【深読み「鎌倉殿の13人」】源頼朝が整備した御家人制と侍所とは
大河ドラマ「鎌倉殿の13人」11回目では、源頼朝が着々と東国経営をする模様が描かれていた。今回は頼朝の東国経営について、深く掘り下げてみよう。
■東国経営に乗り出した源頼朝
治承4年(1180)に打倒平家の兵を挙げた源頼朝は、東国各地の豪族の支持を得て、富士川の戦いで平家と戦わずして追い返すことに成功した。その後、頼朝はそのまま上洛せず、いったん東国の反対勢力(佐竹氏ら)を討伐した。

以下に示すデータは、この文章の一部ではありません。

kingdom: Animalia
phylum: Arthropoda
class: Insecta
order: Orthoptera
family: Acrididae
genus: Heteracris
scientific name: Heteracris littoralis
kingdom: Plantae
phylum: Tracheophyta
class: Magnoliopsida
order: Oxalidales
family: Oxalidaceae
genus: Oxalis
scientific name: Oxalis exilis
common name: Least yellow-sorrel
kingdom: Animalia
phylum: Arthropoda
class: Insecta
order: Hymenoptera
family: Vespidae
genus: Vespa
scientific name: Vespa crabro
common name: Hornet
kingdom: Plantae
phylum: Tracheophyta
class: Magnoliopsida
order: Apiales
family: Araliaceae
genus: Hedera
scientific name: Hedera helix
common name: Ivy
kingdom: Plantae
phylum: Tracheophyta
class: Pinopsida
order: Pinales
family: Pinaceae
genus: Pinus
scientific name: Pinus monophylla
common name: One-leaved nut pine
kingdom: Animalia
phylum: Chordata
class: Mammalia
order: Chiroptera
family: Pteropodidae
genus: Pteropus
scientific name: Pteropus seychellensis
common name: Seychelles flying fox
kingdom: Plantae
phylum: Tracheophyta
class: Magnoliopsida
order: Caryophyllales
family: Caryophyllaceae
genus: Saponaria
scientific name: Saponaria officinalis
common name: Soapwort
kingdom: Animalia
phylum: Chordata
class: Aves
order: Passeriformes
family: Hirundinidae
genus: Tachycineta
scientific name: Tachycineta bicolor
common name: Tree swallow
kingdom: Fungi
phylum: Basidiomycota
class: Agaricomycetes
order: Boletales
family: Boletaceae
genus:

この時点において、頼朝はおおむね東国の主だった豪族を配下に収めた。志田義広、上総広常のように、のちに叛旗を翻す者も出たが、頼朝はただちに彼らを討伐し、盤石な体制を固めたのである。
同年12月、頼朝は鎌倉に邸宅を建築し、そこに簡単な家政機関を設けた。これは統治を行うための私的な政庁にすぎなかったが、のちの鎌倉幕府の原型となった。
■豪族との関係
同時に頼朝は、打倒平氏を共通の目的とする東国の豪族と私的な主従関係を結ぶことになった。東国の豪族は頼朝の「家人」となったが、それはただの「家人」ではなかった。
彼らが「鎌倉殿の御家人」、「鎌倉御家人」、「関東御家人」などのように、「御」という敬称が付けられたのは、その証である。やがて「御家人」は、身分的な呼称として定着するようになった。
御家人を統括する機関が侍所である。侍所の主たる職務は、御家人の統制と鎌倉市中の警備だった。13世紀後半頃になると、検断沙汰(刑事裁判)という職務も担った。
侍所の長官は「別当」といい、初代の別当は和田義盛が務めた。侍所の次官に相当するのが「所司」であり、初代の所司は梶原景時が務めたのである。
■頼朝がしようとしたこと
頼朝は以仁王の令旨を根拠として、諸国の在庁や荘園公領の支配権があると主張した。その主張を支えたのは、彼ら武士が持つ武力だった。とはいえ、頼朝の支配権は全国津々浦々ではなく、いまだ東国の限られた地域に止まっていたのが現実である。
頼朝は旧来の国司の目代などによる支配を否定し、実力によって東国の支配を成し遂げようとした。それはあくまで私的なレベルに止まっていたかもしれないが、旧来の国家権力を否定して築いた、独立した一地方政権だったといえよう。
頼朝の強い独立意識、旧来の国家権力の否定は、年号にもあらわれていた。治承5年(1181)7月、養和に改元されたが、頼朝はこの新しい年号を使用しなかった。養和2年(1182)5月には寿永に改元したが、やはり頼朝は新年号を使わなかった。
■むすび
頼朝が治承4年(1180)の末頃から、東国の豪族を支配下に収め、東国に一地方政権を樹立しようとしたのは注目に値する。それは、旧来の国家権力の否定でもあった。この時点では、まだ鎌倉幕府の誕生とは言えないかもしれないが、その基盤は固まったのである。